Querying RDF Graphs with GraphQL
This document is part of the TopQuadrant GraphQL Technology Pages
Introduction
TopBraid takes SHACL shape definitions or GraphQL schemas as input and generates an enhanced GraphQL schema that provide numerous features to query data stored in an RDF dataset. In this document we take the viewpoint of a typical GraphQL user, such as a UI developer or data analyst, to explain which features are available. Our starting point is a GraphQL schema:
Example GraphQL Schema
type Human {
id: ID!
name: String!
height: Float
friends: [Human]
}
The processor will internally convert it to SHACL and then generate the following GraphQL schema:
Example GraphQL Schema
schema {
query: RootRDFQuery
}
type RootRDFQuery {
humans (... filters etc, see later...): [Human]
... generated fields for aggregations and introspection ...
}
type Human {
uri: ID!
label: String!
id (... filters etc...): ID!
name (... filters etc...): String!
height (... filters etc...): Float
friends (... filters etc...): [Human]
... generated fields for aggregations, derived values ...
}
As shown above, the system automatically produces a root query object that has fields for every public shape, with a name that is basically the plural form of the shape name.
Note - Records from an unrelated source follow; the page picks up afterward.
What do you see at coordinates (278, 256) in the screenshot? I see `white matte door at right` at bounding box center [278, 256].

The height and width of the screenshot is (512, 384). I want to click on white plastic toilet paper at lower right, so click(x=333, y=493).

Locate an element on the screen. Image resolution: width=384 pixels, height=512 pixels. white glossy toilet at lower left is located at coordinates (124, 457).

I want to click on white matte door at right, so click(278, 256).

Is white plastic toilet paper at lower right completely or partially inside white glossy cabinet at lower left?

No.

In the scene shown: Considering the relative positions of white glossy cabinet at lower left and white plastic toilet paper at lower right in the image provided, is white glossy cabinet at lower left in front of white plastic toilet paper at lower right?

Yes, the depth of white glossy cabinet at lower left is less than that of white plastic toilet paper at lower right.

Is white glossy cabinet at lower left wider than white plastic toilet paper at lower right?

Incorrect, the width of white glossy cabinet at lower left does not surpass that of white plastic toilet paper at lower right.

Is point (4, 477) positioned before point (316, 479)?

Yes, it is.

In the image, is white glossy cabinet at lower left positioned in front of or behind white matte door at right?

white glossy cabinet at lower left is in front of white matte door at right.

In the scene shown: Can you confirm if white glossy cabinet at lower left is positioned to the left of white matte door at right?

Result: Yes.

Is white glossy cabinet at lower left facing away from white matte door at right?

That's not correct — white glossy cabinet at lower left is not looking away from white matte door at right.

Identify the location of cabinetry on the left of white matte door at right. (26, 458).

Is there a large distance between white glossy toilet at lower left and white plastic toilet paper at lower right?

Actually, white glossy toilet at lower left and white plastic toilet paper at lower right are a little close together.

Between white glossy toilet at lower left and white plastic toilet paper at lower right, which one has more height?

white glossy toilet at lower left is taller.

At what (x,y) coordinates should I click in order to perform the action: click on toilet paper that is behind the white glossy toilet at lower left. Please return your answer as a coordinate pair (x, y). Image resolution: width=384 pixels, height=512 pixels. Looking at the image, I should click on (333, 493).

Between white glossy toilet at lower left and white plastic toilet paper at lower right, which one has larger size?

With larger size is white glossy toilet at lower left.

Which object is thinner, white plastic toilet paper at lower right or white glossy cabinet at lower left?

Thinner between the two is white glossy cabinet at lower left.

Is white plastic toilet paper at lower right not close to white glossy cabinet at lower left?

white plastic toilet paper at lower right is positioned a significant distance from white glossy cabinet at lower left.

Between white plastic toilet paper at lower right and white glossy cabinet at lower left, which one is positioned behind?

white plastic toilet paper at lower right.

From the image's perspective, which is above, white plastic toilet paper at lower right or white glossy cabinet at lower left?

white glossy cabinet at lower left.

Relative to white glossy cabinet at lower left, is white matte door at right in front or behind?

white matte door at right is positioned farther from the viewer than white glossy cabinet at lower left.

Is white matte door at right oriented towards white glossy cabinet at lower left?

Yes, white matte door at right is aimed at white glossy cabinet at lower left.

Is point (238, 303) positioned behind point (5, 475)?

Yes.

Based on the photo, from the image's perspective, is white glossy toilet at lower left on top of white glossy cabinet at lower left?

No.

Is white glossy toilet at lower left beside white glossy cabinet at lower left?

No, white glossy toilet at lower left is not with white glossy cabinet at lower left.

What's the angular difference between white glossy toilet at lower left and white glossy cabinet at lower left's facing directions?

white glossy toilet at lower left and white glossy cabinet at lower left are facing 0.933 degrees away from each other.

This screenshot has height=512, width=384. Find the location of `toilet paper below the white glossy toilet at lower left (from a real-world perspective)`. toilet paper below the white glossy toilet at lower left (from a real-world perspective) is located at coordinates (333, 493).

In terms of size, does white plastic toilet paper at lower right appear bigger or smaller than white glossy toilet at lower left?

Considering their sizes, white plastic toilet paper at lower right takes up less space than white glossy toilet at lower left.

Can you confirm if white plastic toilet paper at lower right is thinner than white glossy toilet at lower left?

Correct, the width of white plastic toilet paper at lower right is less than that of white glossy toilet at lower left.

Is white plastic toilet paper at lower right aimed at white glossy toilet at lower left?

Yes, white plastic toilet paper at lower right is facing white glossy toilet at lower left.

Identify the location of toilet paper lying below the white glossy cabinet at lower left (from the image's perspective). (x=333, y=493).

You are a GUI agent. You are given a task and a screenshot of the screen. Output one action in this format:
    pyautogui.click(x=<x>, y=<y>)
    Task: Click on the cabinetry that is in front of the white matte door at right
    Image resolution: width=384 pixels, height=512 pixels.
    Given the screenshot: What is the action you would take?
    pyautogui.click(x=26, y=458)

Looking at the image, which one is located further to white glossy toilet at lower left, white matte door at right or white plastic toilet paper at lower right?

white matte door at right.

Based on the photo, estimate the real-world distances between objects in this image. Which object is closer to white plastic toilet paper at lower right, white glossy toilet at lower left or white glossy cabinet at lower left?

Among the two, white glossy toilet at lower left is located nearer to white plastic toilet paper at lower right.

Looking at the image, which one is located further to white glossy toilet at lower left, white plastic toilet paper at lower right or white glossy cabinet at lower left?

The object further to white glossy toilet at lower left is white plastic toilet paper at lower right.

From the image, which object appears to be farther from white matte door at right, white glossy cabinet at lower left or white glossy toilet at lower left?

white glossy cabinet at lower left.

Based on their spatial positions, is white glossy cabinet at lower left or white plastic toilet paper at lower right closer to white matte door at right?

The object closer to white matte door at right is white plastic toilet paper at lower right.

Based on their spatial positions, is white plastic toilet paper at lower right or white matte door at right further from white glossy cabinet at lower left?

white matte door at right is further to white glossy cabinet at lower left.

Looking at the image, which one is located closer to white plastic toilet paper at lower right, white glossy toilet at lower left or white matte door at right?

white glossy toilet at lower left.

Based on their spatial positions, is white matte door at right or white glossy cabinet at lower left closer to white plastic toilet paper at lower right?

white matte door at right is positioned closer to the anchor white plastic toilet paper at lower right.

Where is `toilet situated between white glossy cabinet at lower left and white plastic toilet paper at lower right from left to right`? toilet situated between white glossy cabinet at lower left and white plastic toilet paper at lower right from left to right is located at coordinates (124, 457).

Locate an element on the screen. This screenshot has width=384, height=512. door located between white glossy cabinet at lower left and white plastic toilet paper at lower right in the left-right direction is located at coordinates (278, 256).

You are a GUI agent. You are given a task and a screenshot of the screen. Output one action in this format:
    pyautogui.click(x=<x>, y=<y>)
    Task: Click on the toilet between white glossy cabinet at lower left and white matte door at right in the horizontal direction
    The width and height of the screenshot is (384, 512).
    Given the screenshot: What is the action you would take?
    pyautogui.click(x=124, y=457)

These root query fields can take a large number of arguments to select which of the matching objects shall be returned, but we get to that later.
Each object type has a field uri
storing the URI of the underlying RDF resource and label
to query a human-readable display label.
Completing this introductory example, here is an example GraphQL query against this schema, returning all humans where the name starts with L, and all their friends, translating the height from meters to feet.
Example GraphQL Query
{
humans (where: {name: {contains: "L"}}, orderBy: name) {
id
name
height (transform: "$height / 0.3048")
friends {
id
name
}
}
}
A possible result JSON would be:
Example JSON Result
{
"data": {
"humans": [
{
"id": "1003",
"name": "Leia Organa",
"height": 4.921259842519685,
"friends": [
{
"id": "1002",
"name": "Han Solo"
},
{
"id": "1000",
"name": "Luke Skywalker"
}
]
},
...
]
}
}
Filtering
Most fields that are generated by the engine can take arguments to filter out which values to return. The various kinds of filters are described in the next sub-sections.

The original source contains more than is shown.